Problem: In the entries below, which lines run from the one containing "# Gradle setup" to the one containing "In your app"? Copy exactly those lines, ends included, and no others.
Provided entries below:
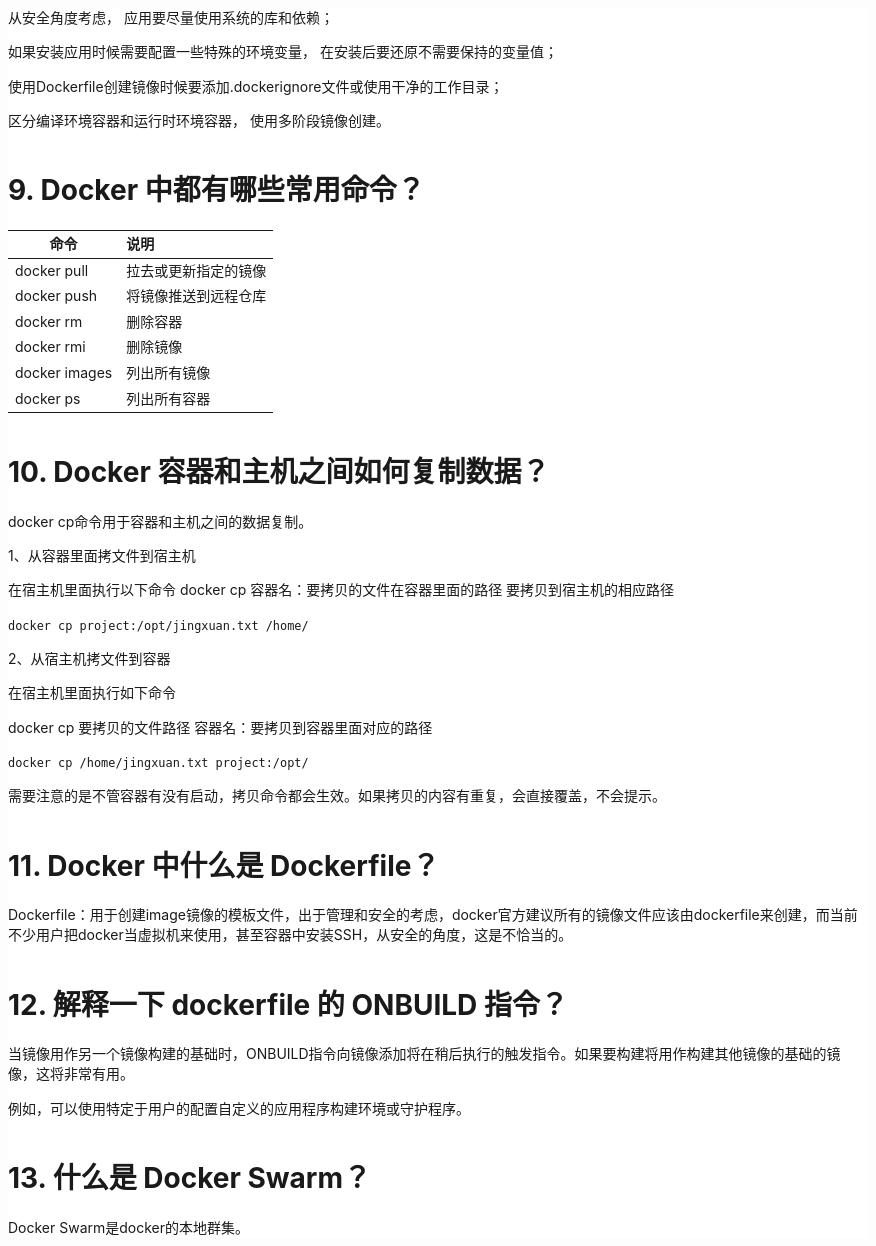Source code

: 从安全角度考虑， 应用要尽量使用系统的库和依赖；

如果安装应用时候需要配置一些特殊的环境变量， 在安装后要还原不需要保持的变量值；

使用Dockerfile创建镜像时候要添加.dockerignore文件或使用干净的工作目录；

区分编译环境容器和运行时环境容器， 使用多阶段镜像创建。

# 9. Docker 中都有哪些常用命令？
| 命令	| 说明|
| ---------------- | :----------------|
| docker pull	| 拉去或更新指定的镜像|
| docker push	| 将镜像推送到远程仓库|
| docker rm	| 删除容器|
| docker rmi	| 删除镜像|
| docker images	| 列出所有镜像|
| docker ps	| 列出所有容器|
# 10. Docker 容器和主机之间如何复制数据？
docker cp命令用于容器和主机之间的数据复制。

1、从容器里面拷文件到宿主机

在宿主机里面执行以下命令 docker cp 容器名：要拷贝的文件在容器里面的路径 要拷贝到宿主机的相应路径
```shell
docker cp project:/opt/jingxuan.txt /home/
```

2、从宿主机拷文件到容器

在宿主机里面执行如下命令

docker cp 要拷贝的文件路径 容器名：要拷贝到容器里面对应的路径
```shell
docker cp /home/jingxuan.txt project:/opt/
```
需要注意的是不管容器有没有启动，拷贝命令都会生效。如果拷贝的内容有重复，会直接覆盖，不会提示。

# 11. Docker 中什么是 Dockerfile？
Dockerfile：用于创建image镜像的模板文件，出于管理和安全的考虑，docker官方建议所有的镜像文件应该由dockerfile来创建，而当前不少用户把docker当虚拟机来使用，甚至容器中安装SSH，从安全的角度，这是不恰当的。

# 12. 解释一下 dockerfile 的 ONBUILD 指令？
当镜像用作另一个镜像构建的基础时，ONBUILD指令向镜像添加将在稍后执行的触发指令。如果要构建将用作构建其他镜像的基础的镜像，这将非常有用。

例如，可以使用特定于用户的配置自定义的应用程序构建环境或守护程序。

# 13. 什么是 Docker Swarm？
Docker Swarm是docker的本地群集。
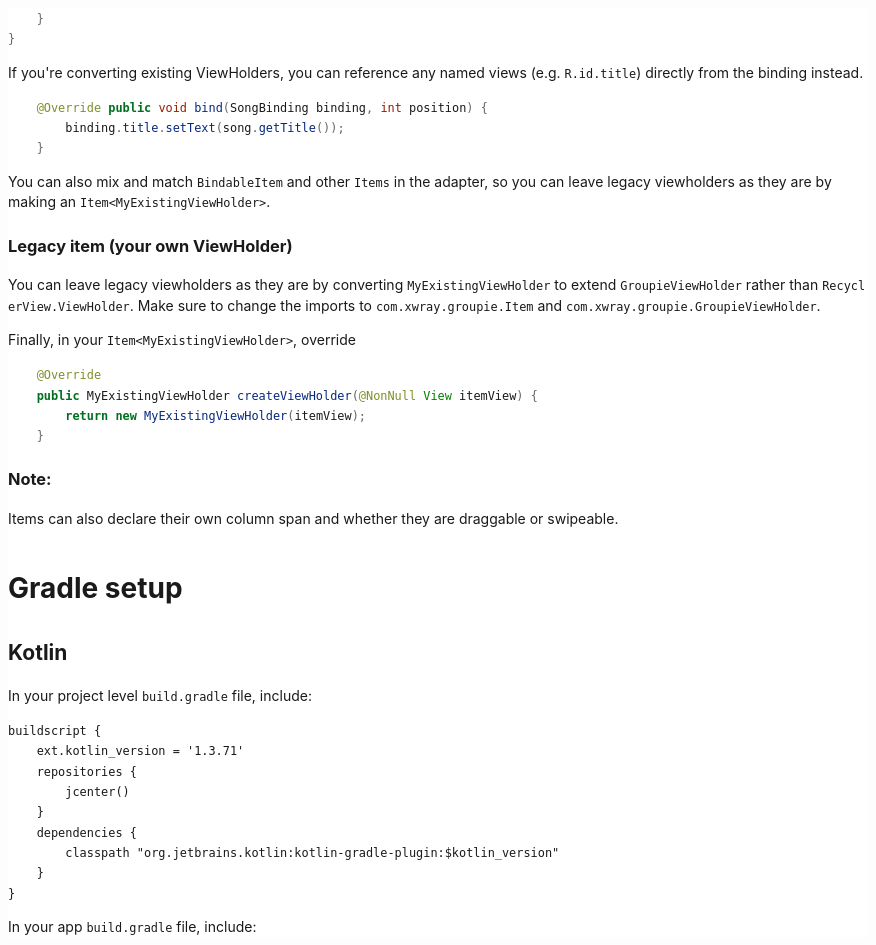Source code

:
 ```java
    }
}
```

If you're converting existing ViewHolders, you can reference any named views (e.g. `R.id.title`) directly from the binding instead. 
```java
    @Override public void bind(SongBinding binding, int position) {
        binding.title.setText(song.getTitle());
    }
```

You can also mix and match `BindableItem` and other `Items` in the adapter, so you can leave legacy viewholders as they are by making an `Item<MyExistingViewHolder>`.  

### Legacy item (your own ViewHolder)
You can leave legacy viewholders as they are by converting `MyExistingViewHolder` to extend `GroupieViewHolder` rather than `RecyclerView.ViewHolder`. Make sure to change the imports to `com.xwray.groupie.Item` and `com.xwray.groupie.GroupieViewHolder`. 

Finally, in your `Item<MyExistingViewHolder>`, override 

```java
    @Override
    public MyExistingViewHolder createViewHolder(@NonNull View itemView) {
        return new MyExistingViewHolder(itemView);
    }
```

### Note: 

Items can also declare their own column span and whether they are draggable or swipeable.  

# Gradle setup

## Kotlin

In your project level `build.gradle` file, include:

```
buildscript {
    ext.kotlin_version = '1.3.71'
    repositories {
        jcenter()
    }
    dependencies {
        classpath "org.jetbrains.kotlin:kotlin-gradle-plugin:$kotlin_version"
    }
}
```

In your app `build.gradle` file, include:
End of Provided entries.
Provided entries below:
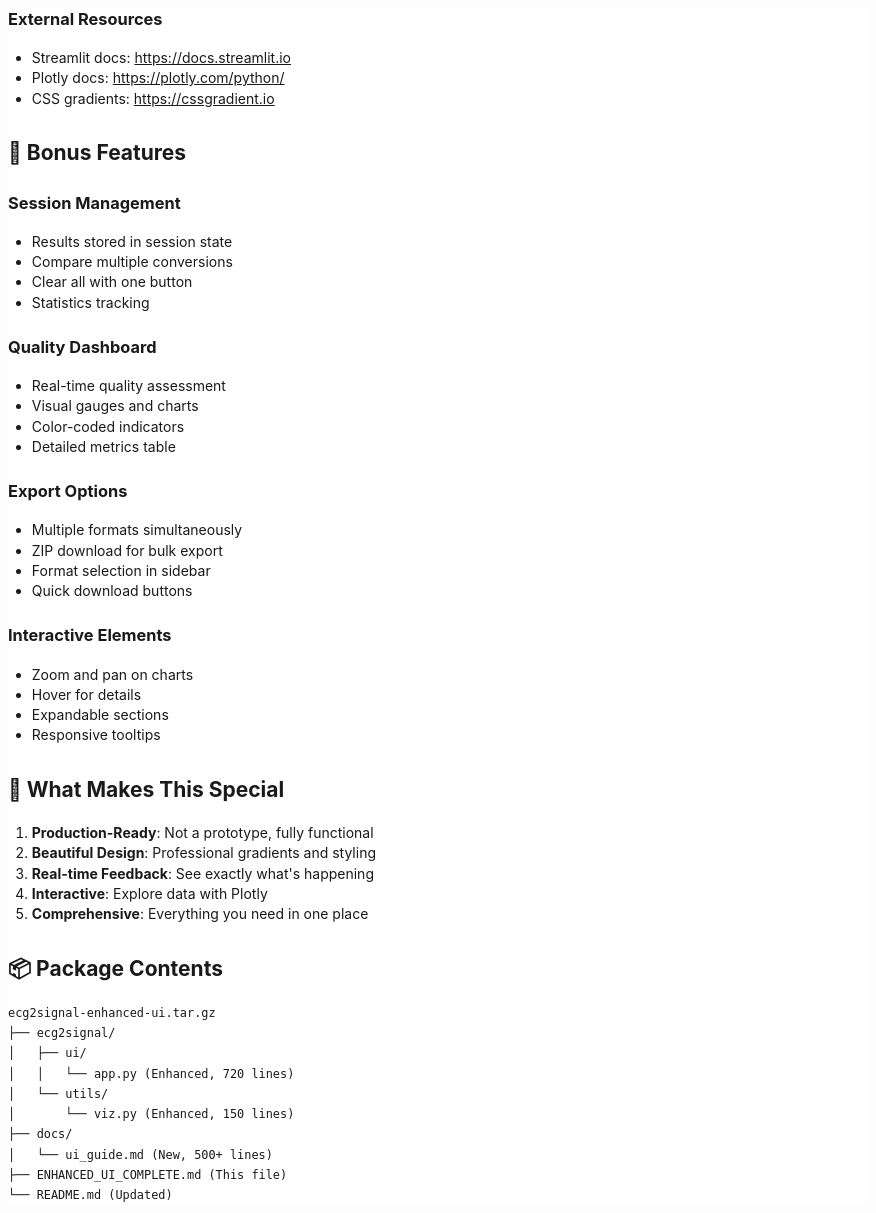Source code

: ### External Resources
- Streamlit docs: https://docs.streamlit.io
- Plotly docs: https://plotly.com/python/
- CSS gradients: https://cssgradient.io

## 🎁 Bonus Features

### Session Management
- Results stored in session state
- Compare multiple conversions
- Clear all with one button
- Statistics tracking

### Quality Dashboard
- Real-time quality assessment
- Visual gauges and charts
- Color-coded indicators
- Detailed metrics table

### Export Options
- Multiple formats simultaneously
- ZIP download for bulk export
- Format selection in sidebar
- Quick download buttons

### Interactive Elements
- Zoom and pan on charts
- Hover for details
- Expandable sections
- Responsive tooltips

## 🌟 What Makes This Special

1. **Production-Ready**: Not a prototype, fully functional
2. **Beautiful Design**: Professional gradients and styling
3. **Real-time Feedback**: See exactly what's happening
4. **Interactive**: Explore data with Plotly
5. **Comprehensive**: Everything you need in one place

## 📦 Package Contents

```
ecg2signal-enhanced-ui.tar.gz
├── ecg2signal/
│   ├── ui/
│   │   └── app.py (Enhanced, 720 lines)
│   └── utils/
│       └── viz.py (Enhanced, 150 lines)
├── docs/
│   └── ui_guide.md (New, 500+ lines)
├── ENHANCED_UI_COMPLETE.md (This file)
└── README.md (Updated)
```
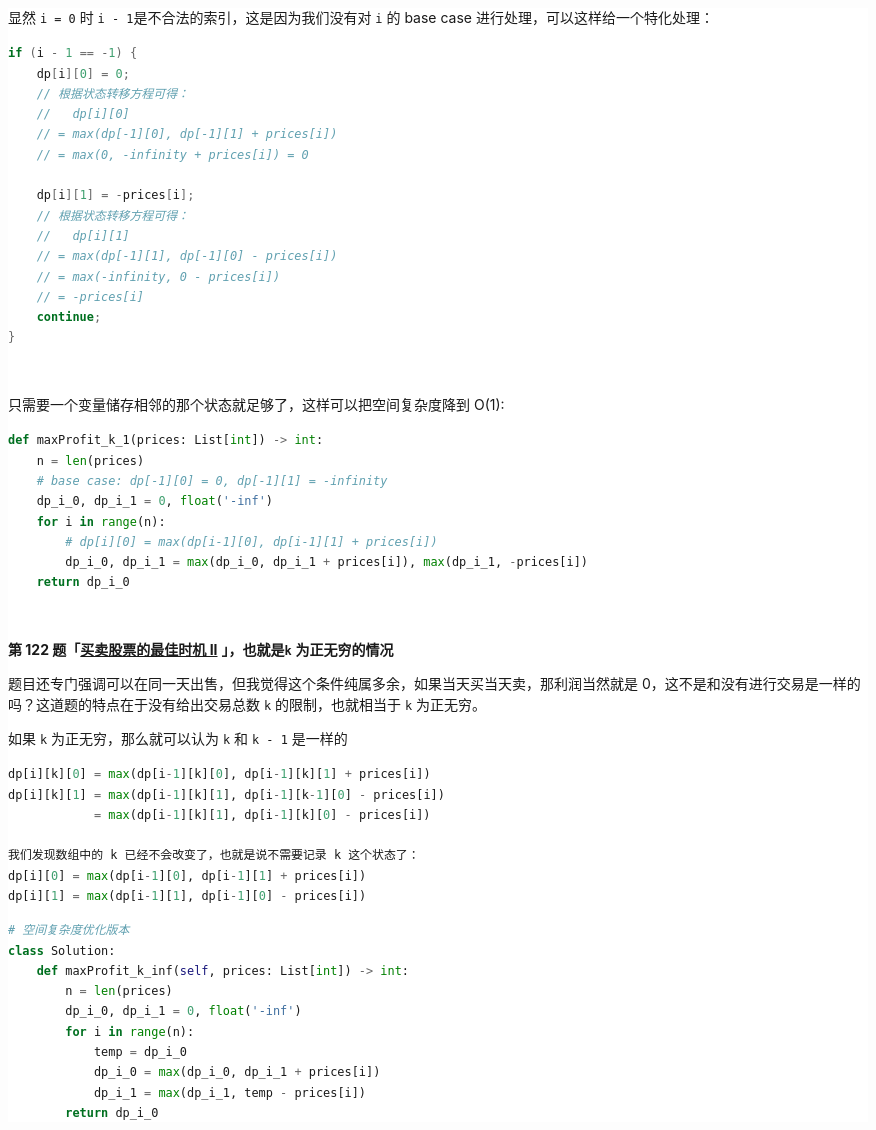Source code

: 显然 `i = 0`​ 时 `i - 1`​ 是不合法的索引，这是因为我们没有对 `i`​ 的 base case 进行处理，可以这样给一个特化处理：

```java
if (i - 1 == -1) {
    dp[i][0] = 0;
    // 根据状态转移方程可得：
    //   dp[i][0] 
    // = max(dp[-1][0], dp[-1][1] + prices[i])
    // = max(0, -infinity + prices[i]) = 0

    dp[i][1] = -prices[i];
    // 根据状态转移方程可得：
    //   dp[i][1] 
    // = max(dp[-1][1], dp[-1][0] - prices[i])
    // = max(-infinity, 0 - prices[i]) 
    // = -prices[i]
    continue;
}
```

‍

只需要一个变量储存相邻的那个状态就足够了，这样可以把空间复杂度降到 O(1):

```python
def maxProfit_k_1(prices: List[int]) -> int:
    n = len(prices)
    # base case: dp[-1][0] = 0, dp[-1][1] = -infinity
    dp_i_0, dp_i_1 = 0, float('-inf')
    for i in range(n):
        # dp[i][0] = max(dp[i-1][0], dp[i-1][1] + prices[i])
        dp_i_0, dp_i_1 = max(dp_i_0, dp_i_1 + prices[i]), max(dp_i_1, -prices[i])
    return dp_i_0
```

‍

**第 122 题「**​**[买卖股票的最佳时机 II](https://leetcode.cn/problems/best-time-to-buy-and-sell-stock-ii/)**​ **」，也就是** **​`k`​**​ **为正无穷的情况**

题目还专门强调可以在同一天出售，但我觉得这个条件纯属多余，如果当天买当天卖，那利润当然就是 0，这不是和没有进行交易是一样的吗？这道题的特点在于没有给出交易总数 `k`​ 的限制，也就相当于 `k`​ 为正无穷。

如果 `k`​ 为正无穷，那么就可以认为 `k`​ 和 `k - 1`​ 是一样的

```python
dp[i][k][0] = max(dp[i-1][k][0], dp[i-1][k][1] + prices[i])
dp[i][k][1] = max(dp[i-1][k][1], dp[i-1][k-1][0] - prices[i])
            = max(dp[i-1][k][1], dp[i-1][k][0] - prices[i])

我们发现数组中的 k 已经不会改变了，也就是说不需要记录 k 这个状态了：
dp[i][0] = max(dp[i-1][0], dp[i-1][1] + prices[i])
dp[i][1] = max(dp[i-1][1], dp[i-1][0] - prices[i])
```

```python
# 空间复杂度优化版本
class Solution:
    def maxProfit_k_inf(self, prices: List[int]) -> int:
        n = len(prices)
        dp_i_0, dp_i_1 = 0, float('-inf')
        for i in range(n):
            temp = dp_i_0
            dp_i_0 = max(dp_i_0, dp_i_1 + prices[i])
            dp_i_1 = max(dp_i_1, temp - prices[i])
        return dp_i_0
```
End of Provided entries.
Written solution:
# Gradle setup

## Kotlin

In your project level `build.gradle` file, include:

```
buildscript {
    ext.kotlin_version = '1.3.71'
    repositories {
        jcenter()
    }
    dependencies {
        classpath "org.jetbrains.kotlin:kotlin-gradle-plugin:$kotlin_version"
    }
}
```

In your app `build.gradle` file, include:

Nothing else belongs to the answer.